The chart below is a staple in Concord’s Chart Talk. It shows both historic and projected levels of federal revenue and outlays (expenditures) as a percentage of U.S. gross domestic product (GDP). When outlays exceed revenues, the federal government runs a deficit. When outlays are less than revenues, the government records a surplus. 

While the outlays and revenues as a percent of GDP have fluctuated over the years, this chart shows that annual budget deficits historically averaged 3.3 percent over the past 40 years. The U.S. did experience a brief period of budget surpluses in 1998-2001 and ran historically large deficits in response to the Great Recession.

Most significant about this chart is how the trend lines diverge permanently in the future — and by increasing amounts — which is caused in part by decades of irresponsible tax and spending decisions that lawmakers must eventually confront. 

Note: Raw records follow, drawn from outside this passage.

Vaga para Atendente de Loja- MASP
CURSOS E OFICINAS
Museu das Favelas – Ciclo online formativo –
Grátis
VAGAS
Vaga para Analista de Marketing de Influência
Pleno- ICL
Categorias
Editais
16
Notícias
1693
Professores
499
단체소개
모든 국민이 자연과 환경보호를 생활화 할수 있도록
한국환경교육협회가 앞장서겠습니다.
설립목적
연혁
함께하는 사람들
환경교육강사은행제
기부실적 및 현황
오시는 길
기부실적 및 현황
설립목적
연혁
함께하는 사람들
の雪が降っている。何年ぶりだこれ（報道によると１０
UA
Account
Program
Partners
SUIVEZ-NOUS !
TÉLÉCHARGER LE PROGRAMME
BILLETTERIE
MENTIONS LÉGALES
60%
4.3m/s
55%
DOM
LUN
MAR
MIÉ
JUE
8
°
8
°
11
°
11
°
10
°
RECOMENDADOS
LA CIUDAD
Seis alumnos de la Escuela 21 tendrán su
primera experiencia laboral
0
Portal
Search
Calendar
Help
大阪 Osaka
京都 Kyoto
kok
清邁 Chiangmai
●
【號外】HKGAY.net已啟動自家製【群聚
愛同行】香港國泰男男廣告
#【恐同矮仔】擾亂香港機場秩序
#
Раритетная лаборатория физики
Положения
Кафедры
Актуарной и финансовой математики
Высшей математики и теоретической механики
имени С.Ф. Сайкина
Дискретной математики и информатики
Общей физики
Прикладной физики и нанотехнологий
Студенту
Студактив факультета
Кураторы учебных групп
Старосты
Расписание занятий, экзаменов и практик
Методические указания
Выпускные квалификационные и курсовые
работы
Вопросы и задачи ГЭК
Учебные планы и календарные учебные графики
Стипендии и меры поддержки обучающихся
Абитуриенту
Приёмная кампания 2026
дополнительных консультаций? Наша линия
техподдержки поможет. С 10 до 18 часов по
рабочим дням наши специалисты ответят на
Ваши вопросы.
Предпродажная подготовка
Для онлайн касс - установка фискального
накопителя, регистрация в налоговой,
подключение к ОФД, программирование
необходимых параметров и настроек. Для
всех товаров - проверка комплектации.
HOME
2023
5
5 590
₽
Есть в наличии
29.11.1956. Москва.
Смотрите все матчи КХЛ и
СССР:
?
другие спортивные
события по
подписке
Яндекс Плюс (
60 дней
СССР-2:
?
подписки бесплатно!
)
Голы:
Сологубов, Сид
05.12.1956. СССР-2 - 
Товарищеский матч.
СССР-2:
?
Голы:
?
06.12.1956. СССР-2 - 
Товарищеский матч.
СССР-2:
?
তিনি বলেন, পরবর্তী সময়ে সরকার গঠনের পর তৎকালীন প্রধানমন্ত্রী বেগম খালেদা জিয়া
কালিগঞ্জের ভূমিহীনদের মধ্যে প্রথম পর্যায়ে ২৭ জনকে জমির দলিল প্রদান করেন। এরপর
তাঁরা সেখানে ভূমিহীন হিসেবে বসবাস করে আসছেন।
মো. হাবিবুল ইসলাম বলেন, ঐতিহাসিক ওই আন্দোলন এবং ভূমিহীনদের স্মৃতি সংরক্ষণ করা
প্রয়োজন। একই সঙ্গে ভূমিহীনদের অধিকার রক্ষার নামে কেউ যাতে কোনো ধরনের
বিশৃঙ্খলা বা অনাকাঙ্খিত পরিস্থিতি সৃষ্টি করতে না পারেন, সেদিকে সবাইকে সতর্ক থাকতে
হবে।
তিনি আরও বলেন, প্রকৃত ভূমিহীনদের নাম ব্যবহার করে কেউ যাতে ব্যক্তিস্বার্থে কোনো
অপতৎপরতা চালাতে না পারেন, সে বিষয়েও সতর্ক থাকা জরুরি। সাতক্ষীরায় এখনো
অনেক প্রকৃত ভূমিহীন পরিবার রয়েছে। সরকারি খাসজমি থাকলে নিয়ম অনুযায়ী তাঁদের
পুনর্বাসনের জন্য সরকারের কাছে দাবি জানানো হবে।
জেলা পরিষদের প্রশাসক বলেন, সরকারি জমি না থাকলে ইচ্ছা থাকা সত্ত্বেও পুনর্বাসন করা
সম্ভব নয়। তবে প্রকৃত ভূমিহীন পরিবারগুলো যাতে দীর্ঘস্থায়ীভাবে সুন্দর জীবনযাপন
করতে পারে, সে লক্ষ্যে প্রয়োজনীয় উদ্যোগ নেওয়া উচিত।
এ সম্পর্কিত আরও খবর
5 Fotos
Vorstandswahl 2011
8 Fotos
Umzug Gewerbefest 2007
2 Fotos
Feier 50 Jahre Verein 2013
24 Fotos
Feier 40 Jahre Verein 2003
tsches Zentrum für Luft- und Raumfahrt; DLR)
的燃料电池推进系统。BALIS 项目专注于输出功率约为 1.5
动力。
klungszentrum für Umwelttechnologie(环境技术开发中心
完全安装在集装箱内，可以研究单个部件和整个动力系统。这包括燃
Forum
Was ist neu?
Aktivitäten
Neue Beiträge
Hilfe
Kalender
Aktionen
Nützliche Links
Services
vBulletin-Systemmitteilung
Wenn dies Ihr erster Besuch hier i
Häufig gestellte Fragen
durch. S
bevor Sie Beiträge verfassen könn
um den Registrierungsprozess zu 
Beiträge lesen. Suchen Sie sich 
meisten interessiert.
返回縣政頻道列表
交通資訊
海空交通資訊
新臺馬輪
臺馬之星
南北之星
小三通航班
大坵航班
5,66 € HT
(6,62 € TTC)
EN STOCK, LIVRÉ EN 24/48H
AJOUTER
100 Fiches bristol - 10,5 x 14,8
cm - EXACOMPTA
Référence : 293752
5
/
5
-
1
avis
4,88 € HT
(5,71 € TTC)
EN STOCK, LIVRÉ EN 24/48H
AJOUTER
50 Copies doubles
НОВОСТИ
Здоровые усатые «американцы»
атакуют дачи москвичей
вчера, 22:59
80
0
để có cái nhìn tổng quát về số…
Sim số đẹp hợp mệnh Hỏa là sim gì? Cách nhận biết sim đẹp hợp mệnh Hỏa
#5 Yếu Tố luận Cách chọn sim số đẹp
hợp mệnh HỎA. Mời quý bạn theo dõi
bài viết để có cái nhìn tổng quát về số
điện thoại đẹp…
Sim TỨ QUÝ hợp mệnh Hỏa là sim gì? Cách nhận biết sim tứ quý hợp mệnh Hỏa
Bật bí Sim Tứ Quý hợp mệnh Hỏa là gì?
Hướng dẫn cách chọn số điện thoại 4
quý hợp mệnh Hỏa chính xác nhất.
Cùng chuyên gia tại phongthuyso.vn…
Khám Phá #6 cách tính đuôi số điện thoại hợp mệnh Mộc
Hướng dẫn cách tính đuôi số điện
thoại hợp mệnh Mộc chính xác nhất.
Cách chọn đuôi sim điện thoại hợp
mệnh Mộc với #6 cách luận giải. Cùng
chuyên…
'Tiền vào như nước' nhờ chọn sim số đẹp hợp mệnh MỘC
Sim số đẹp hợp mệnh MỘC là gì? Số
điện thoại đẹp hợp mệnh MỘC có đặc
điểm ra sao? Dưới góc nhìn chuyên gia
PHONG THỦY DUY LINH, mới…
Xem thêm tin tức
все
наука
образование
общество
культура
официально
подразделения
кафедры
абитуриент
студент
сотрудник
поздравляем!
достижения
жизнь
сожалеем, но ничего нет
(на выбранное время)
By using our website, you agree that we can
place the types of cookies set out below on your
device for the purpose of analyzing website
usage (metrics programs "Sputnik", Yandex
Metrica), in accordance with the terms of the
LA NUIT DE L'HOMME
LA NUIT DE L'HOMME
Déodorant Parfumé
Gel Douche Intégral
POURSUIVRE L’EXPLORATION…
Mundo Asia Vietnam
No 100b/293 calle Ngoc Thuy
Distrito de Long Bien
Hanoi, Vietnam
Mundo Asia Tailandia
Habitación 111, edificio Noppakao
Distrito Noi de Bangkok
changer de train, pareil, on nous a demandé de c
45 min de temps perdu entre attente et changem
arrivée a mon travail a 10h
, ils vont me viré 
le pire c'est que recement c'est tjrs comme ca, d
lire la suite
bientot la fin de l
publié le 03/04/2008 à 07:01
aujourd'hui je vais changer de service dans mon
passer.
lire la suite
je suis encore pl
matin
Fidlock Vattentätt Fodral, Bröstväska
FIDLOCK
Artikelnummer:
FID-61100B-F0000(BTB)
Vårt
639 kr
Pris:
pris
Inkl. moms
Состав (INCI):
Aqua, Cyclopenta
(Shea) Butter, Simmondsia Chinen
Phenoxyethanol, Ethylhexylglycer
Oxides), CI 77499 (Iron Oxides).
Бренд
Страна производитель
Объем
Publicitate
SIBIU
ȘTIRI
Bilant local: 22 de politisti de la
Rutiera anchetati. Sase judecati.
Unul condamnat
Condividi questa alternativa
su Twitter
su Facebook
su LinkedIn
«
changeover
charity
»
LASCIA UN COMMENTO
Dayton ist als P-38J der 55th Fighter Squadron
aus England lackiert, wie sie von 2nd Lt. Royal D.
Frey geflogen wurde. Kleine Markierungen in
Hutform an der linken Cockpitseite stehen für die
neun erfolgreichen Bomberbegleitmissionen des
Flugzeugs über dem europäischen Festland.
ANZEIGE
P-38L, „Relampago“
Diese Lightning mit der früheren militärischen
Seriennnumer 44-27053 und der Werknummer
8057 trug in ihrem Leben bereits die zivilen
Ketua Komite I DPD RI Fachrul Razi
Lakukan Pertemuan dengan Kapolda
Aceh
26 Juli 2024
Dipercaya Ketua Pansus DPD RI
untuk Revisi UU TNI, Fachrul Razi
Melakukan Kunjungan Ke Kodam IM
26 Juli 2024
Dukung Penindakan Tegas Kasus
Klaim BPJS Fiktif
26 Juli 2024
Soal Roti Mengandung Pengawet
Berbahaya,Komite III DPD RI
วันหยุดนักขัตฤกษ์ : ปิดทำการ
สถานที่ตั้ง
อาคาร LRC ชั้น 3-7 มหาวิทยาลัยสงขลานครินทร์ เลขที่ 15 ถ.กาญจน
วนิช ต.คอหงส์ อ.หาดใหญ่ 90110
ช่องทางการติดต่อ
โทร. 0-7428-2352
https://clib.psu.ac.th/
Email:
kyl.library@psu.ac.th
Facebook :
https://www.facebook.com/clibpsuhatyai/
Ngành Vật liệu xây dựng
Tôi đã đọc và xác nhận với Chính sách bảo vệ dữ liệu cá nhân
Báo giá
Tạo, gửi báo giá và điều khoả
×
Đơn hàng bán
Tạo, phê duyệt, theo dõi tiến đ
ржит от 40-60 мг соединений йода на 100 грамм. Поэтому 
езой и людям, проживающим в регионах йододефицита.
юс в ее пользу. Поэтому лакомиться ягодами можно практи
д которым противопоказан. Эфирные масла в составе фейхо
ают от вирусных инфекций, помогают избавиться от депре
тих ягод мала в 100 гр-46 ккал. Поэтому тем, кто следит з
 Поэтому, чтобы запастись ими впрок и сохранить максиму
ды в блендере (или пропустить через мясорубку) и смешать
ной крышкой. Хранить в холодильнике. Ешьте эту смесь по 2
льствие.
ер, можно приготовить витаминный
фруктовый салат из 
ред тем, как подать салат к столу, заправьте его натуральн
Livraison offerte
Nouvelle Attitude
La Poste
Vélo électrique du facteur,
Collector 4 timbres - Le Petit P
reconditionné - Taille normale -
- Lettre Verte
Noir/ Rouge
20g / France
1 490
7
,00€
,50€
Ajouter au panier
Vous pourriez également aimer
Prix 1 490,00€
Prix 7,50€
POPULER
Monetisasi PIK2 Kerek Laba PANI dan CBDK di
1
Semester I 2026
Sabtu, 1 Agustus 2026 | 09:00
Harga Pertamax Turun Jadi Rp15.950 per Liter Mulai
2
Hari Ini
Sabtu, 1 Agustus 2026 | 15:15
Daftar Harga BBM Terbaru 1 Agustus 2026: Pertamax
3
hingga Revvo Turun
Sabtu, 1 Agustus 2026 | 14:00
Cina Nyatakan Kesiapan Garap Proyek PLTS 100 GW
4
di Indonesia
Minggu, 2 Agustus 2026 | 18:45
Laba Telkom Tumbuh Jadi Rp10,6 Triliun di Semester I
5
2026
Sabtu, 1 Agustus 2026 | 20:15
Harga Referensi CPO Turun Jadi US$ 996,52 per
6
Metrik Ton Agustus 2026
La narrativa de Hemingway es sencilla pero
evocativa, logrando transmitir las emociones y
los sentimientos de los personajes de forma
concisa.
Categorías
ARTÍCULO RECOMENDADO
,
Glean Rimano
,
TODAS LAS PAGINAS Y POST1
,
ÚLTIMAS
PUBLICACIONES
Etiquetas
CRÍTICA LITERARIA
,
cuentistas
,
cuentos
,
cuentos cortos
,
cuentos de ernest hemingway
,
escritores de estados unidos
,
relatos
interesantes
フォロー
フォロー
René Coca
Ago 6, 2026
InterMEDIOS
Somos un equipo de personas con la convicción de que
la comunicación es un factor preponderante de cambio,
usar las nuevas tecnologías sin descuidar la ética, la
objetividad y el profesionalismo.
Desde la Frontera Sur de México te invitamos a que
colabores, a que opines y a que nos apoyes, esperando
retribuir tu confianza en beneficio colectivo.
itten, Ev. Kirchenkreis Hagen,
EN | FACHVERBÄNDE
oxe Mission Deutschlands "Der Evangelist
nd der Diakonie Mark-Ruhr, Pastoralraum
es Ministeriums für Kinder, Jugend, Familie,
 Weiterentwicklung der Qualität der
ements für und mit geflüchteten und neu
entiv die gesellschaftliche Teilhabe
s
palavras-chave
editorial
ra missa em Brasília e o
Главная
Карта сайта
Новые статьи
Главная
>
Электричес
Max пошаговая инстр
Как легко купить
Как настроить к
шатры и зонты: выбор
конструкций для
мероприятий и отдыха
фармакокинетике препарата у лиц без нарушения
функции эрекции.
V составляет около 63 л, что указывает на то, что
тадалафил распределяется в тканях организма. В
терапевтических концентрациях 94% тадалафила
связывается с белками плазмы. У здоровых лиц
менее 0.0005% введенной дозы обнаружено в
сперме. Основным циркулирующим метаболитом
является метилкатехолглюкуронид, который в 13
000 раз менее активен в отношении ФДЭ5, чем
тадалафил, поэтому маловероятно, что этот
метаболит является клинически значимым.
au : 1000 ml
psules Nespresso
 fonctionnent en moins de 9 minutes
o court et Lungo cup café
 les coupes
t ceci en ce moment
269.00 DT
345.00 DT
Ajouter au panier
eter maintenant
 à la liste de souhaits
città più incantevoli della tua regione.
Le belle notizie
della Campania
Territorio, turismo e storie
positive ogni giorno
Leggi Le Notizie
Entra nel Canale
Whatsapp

If this was an actual Concord Coalition presentation, it is at this point I might remark, “our country tends to spend like it wants a big government but tax like it wants a small one.” At Concord, we would prefer that the nation simply pay for whatever size government it desires.

Two important caveats to this chart. First, it does not account for the budgetary effects of higher spending and lower revenues caused by the government’s response to the COVID-19 pandemic. It shows the underlying structural deficit that pre-existed the pandemic; a problem that will still exist after COVID-19 is brought under control.

Second, the CBO projection of revenue and outlays is a function of current law, not current policy. As such, it assumes all the temporary tax cuts enacted as part of the 2017 tax reform legislation will expire on schedule in 2025. Given past practice, these tax cuts are more likely to be extended, further exacerbating the permanent deficit. 

Pre-pandemic, the nation was already on an unsustainable path, but because of the novel coronavirus, the next few years are expected to bring with them astronomical budget deficits.

In January 2020, before the virus took hold in the U.S., the Congressional Budget Office was projecting trillion-dollar deficits for the next decade and beyond. That, combined with projections of relatively low economic growth, led CBO to conclude that deficits would rise from 4.6 percent of GDP in 2020 to 5.4 percent in 2030, significantly higher than the 40-year average. 

Today, our nation is grappling with a deadly health crisis. We must spend whatever is necessary to defeat the virus, but when the dust settles, our nation will be forced to reckon with decades of irresponsible tax and spending decisions that helped create a now permanent, structural budget deficit. When that happens, lawmakers will have to have an honest discussion with the public about how to pay for the government services we demand. 

Therein lies the challenge and the point this particular chart underscores.